• [Texte de la page]
La campagne électorale de Donald Trump a donné le ton de sa future politique au Proche et au Moyen-Orient. Mais qu’en sera-t-il réellement ?
Par Roland Lombardi *
La victoire du sulfureux Donald Trump à la présidentielle américaine, le 8 novembre dernier, a, comme on pouvait s’en douter, littéralement affolé les chancelleries européennes.
Dans un aveu confondant de naïveté, la pathétique déclaration du président français François Hollande sur l’ouverture «d’une ère d’incertitude» en est la triste preuve…
A l’inverse, la Russie, par la voix de son président, Vladimir Poutine, s’est, elle, félicitée de l’élection de Trump. Au Proche et Moyen-Orient, le président égyptien Abdel Fattah Al-Sissi a été le premier chef d’Etat arabe à complimenter officiellement la victoire du milliardaire américain. Le Premier ministre israélien, Benyamin Netanyahou, a salué solennellement le succès de son «ami» Donald.

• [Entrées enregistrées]
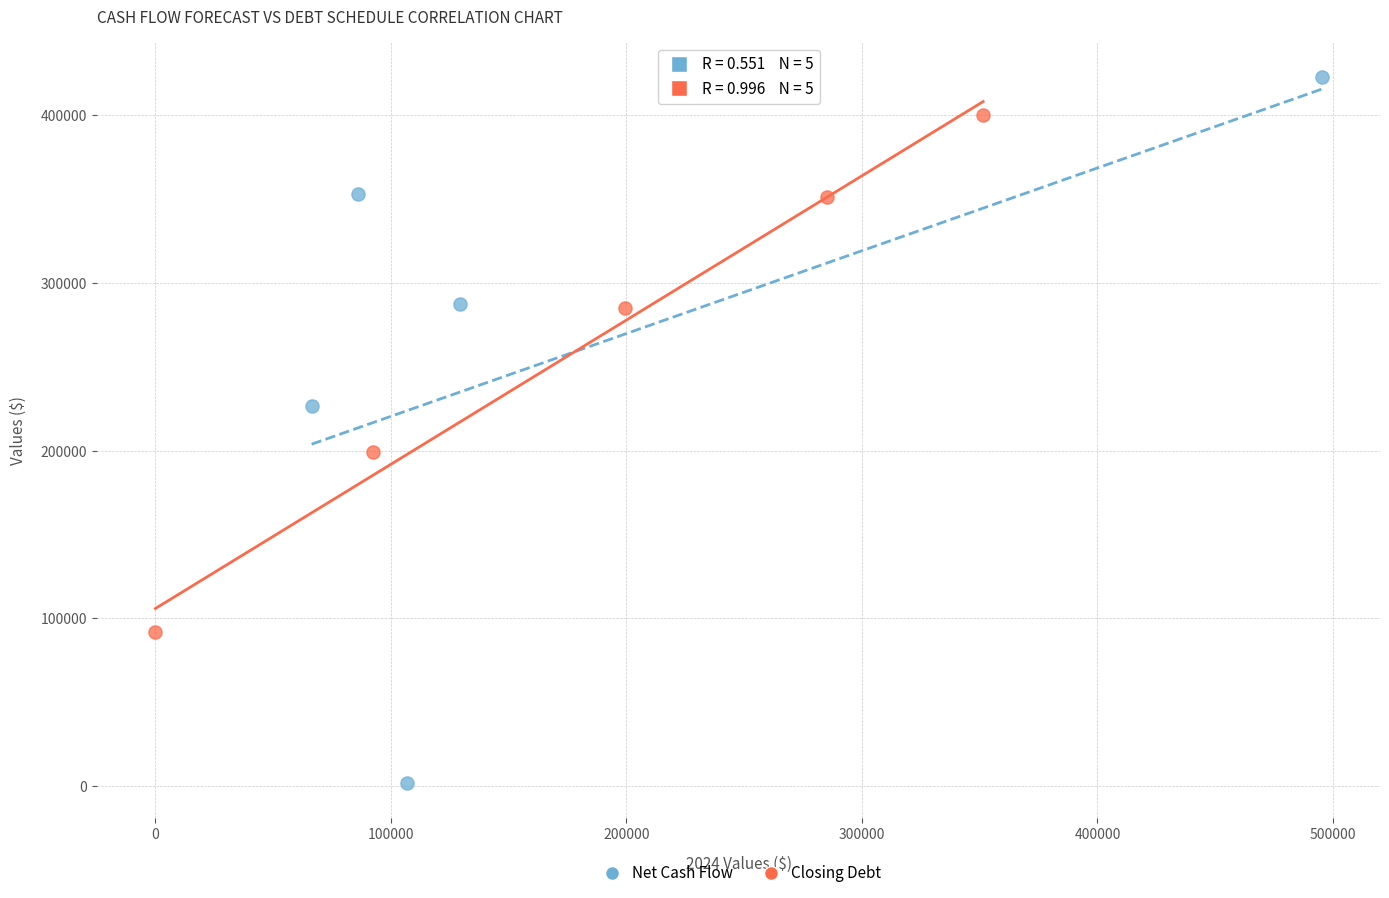

What are all the series names shown in the legend?

Net Cash Flow, Closing Debt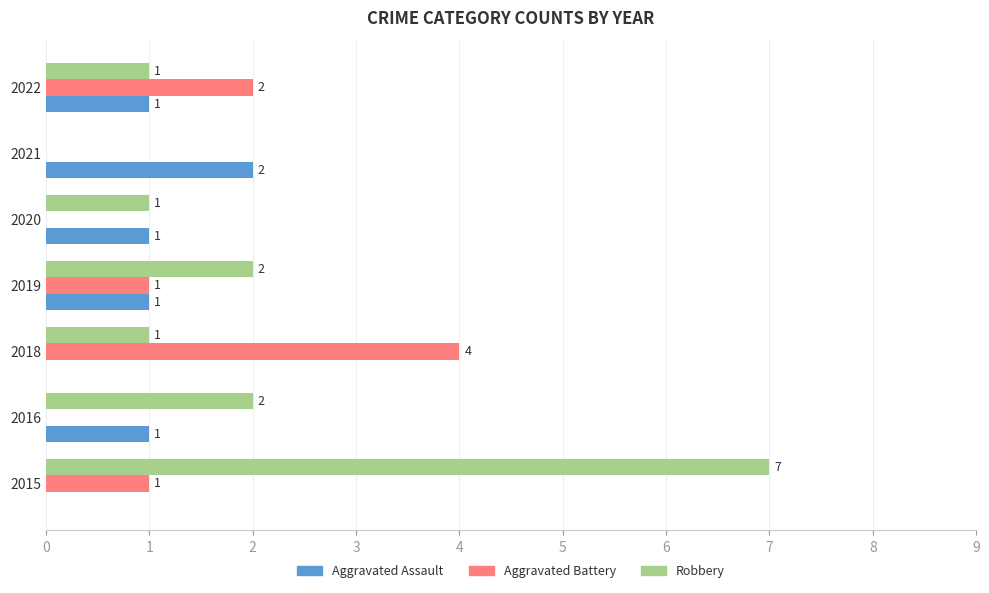

Which series has the widest spread of values?

Robbery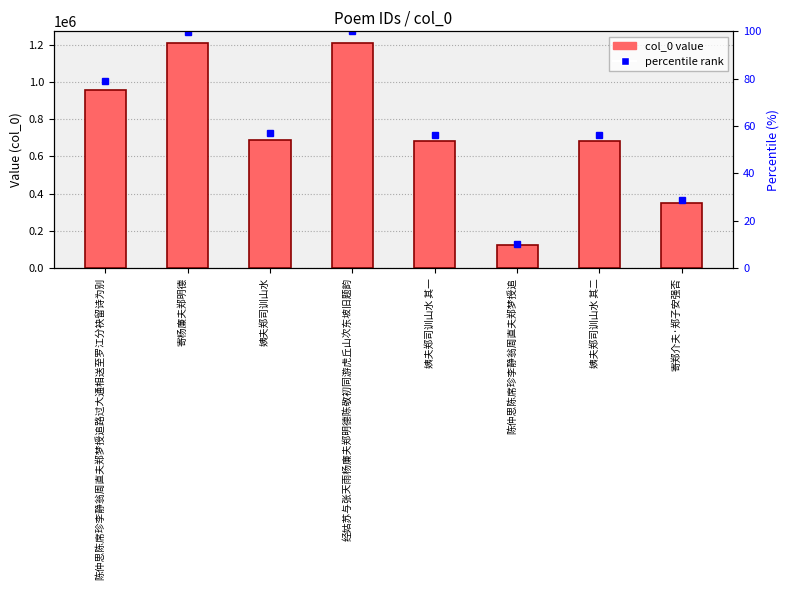

How many data points does each series have?

8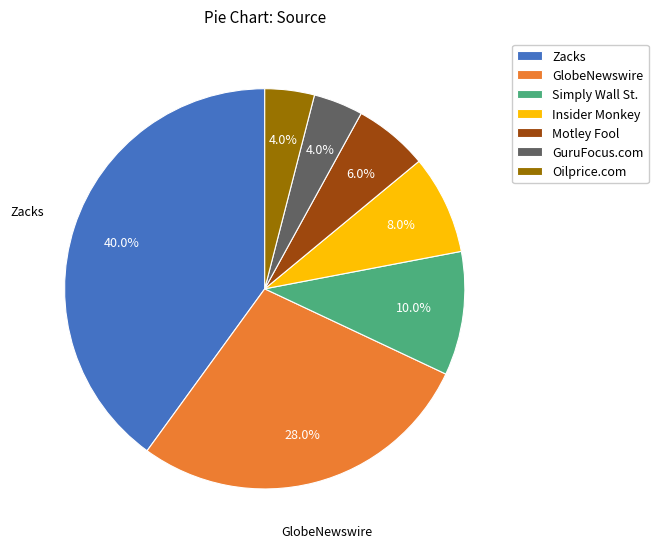

Is there any slice that represents more than half of the pie?

No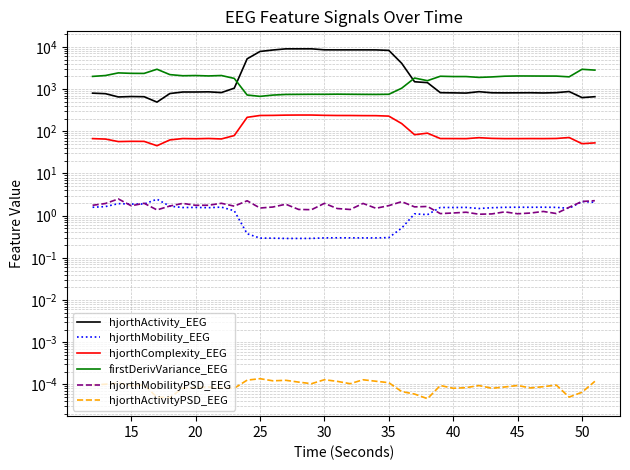

Between 50 and 30, which is larger?

30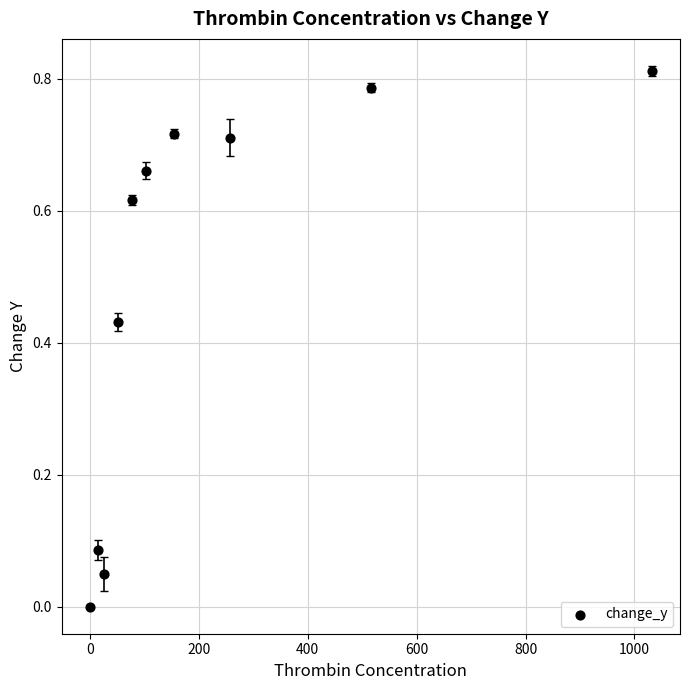

What is the average X value?

223.4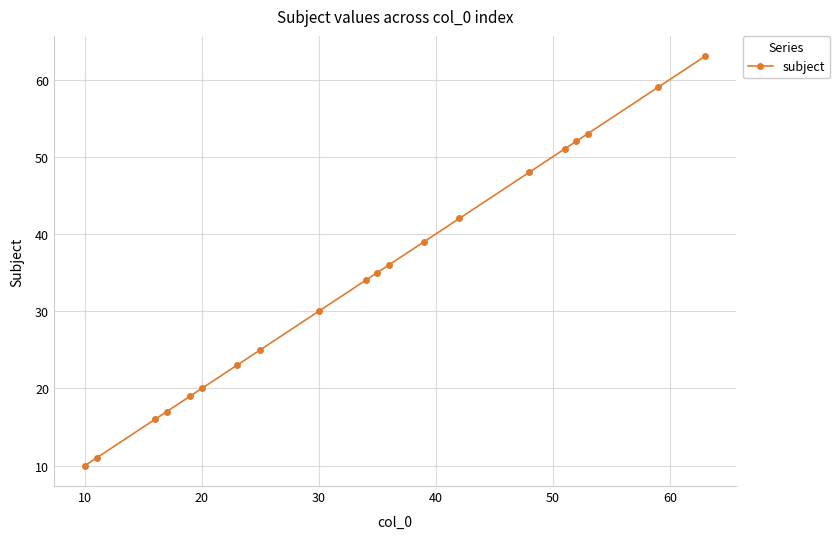

How many values are below 35?

10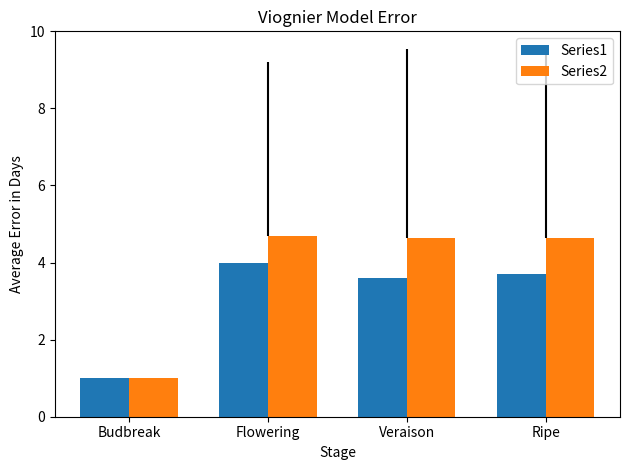

How many data points in Series2 are less than 4?

1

• [Consignes de travail]
1 - Résumez en deux phrases l'article sur l'élection de Trump.
2 - Recopiez l'article sur l'élection de Trump de « Par Roland Lombardi » à « les chancelleries européennes. ».
3 - Rédigez la suite de l'article sur l'élection de Trump.

• [Résultats]
1 - La victoire de Donald Trump à la présidentielle américaine du 8 novembre a affolé les chancelleries européennes, comme le montre la déclaration de François Hollande sur l'ouverture « d'une ère d'incertitude ». À l'inverse, Vladimir Poutine s'en est félicité, Abdel Fattah Al-Sissi a été le premier chef d'État arabe à la saluer officiellement et Benyamin Netanyahou a salué solennellement le succès de son « ami » Donald.

2 -
Par Roland Lombardi *
La victoire du sulfureux Donald Trump à la présidentielle américaine, le 8 novembre dernier, a, comme on pouvait s’en douter, littéralement affolé les chancelleries européennes.

3 -
A Téhéran, par contre, la prudence fut de rigueur et, dans les pays du Golfe, qui espéraient la victoire de la candidate démocrate Hillary Clinton qu’ils soutenaient ostensiblement, c’est clairement l’inquiétude qui prévaut.
Rester prudent avec les promesses électorales
Ces différentes réactions sont essentiellement dues aux déclarations de campagne, anti-islam ou tonitruantes et parfois révolutionnaires, du candidat Trump. Dans son discours prononcé le 15 août dernier à l’Université d’Etat de Youngstown (Ohio), le candidat républicain avait listé les grandes lignes de sa future politique étrangère : retour à l’isolationnisme, réchauffement des relations avec Israël, rapprochement avec la Russie, lutte totale contre le terrorisme de l’islam radical et la fin d’une forme de «bienveillance» américaine à l’égard de l’islam politique et enfin, révision, voire annulation, de l’accord sur le nucléaire iranien.
Si le 45e président de la première puissance mondiale venait à tenir ses promesses électorales, cela signifierait une véritable révolution dans la politique moyen-orientale américaine engagée depuis 2001.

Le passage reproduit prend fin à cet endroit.